• The task: According to the text on p53-dependent effects, which human leukemia cells do not express p53?

• Supplied text:
********************

4.2.2. p-53-dependent effects
In contrast to the above-mentioned studies, some data suggested that radiosensitization or reversal of G2 arrest induced by caffeine is not selective for cells expressing non-functional p53. Takagi et al. [51] analyzed cell cycle and apoptosis after X-irradiation with and without caffeine in p53 wildtype (LCL) and mutant EBV-immortalized (LCL286A) lymphoblastoid cells, human leukemia p53 wildtype (KOPM46) and mutant p53 (KOPM28), and human leukemia HL60 cells, which do not express p53. All p53 mutant or p53-deleted cells displayed a G2 delay following X-IR and also resistance to apoptosis. Notably, treatment with caffeine (4 mM) and X-IR resulted in an abrogation of the G2 delay and enhanced radiation-induced apoptosis in p53 wildtype cells but not in p53 mutant cells. Caffeine also increased Cdc2 kinase activity but these changes were not associated with increased radiation-induced apoptosis [51]. Ribeiro et al. [100] showed that two bladder cancer lines (UCRU-BL-13 and UCRU-BL-28) expressing wildtype p53 failed to arrest at the G2 checkpoint after radiation, but caffeine still induced radiosensitization. In contrast, treatment of p53 mutant (UCRU-BL-17/2) cells reversed the radiation-induced G2 arrest but did not induce radiosensitization. No effects on radiosensitivity were seen in RT112 cells, which express a non-functional p53, at lower caffeine doses (2 mM) but at higher doses (4 and 10 mM) caffeine caused both abrogation of radiation-induced G2 arrest and increased radiosensitization. In none of the cell lines examined did caffeine treatment and/or irradiation result in apoptosis.

********************

• Source information:
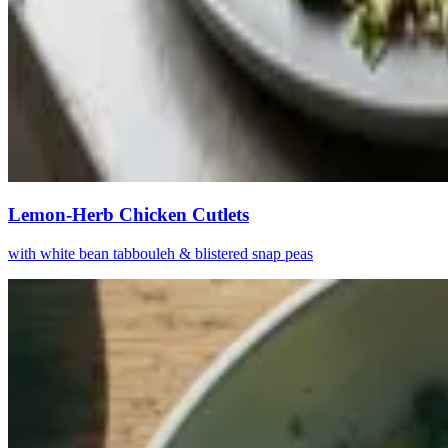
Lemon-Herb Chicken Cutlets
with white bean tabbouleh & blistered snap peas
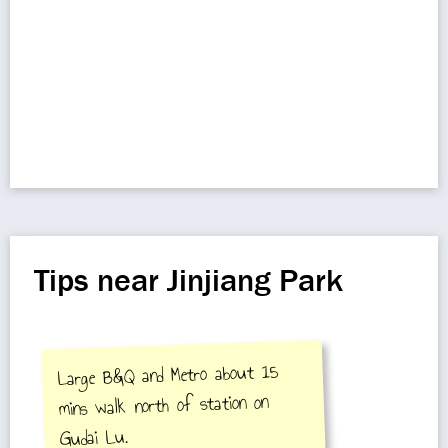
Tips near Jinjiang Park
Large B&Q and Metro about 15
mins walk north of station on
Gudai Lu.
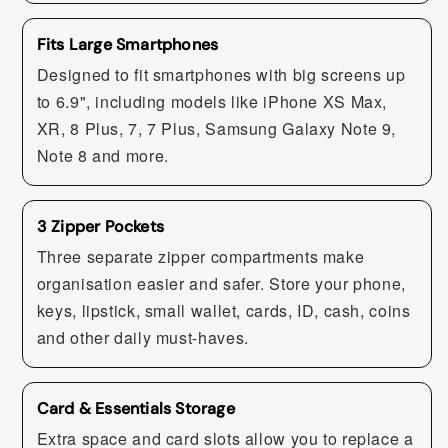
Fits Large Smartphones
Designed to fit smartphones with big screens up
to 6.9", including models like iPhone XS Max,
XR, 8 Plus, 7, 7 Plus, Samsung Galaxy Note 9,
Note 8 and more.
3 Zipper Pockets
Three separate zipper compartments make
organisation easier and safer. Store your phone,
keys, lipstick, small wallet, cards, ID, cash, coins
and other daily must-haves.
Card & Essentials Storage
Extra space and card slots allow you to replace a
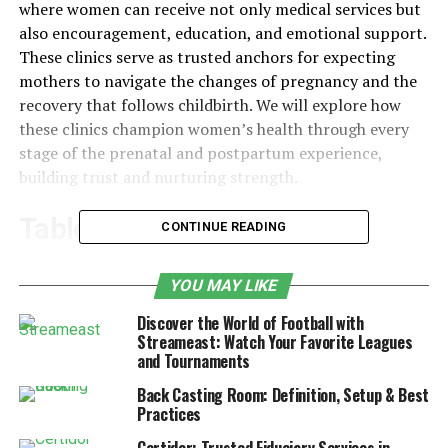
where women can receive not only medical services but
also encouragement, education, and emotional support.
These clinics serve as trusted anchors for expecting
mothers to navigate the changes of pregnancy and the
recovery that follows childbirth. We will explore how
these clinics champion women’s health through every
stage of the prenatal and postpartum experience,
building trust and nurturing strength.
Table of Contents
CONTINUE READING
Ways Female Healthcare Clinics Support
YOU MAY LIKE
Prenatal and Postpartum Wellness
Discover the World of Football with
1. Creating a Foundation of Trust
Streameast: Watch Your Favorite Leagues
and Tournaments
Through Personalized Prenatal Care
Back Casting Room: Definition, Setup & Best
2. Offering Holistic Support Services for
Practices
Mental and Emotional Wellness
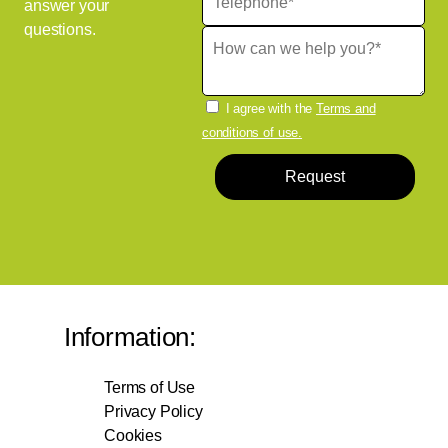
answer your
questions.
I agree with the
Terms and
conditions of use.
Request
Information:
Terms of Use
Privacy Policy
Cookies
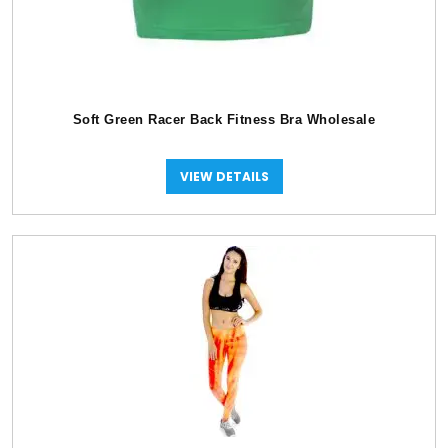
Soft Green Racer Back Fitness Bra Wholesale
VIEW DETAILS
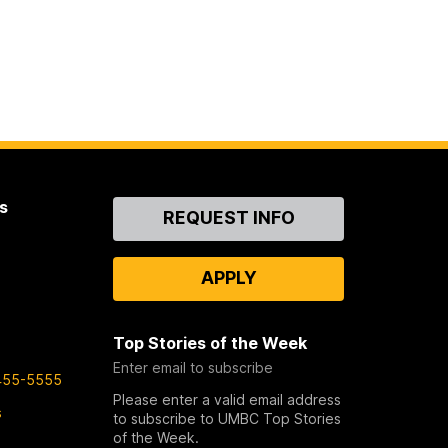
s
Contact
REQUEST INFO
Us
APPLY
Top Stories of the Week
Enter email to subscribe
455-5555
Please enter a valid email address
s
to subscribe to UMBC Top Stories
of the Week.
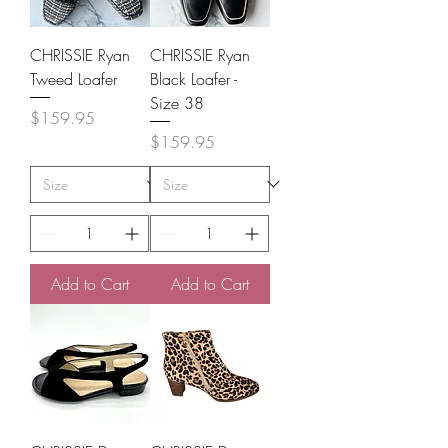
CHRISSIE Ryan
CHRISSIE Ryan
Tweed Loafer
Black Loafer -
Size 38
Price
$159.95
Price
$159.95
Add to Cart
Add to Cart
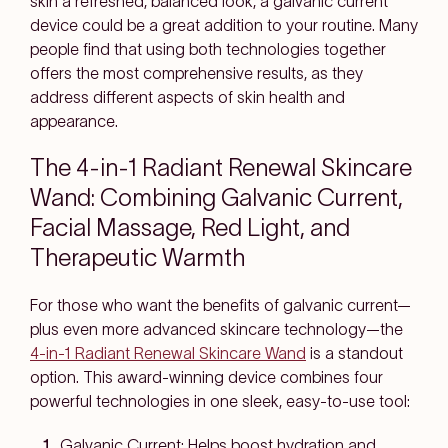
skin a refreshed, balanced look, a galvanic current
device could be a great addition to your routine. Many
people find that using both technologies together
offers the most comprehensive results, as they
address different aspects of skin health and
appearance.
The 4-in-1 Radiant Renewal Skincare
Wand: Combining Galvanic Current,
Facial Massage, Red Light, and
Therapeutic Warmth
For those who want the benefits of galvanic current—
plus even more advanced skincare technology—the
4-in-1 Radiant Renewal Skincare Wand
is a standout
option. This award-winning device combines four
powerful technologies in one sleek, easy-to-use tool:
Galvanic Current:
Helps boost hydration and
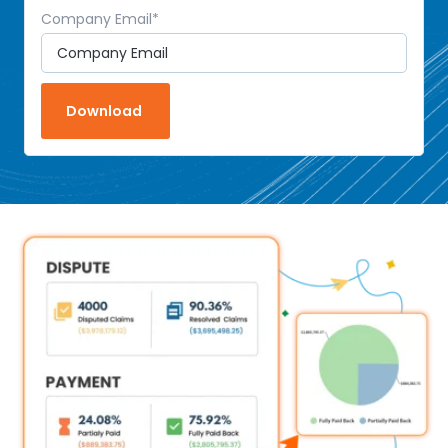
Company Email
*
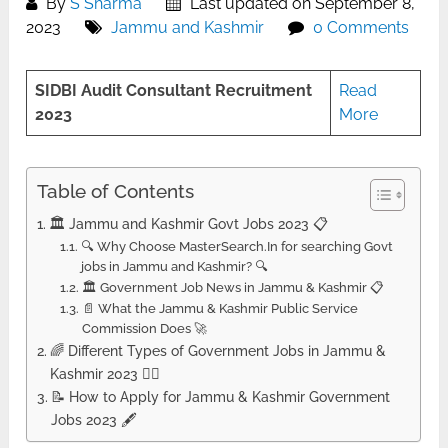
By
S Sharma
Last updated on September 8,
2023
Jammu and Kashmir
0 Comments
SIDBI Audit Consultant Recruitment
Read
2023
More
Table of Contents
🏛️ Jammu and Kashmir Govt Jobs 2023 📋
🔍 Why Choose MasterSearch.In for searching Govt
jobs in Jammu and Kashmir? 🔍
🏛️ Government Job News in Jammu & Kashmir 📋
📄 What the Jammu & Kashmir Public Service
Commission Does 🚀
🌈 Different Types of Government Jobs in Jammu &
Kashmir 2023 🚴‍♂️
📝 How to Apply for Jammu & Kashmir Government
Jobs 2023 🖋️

********************

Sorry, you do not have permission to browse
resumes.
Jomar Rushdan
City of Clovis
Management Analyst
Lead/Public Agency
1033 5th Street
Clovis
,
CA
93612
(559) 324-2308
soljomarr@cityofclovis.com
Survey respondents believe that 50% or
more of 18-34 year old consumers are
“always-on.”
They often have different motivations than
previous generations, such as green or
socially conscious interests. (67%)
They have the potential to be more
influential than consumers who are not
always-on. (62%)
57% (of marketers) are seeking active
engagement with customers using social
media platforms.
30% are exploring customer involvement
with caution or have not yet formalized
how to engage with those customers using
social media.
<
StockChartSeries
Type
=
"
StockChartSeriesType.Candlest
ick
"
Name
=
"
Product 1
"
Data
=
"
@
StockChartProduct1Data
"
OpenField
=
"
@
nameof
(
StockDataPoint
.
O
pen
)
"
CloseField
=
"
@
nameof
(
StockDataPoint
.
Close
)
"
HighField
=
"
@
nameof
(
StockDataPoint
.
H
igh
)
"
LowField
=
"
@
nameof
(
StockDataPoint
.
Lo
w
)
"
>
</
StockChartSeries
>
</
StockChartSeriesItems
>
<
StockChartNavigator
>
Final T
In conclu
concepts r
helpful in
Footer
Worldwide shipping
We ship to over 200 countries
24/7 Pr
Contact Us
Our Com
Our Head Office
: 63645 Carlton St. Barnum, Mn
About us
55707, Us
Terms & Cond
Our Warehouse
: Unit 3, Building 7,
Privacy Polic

********************

• Your solution: HL60 cells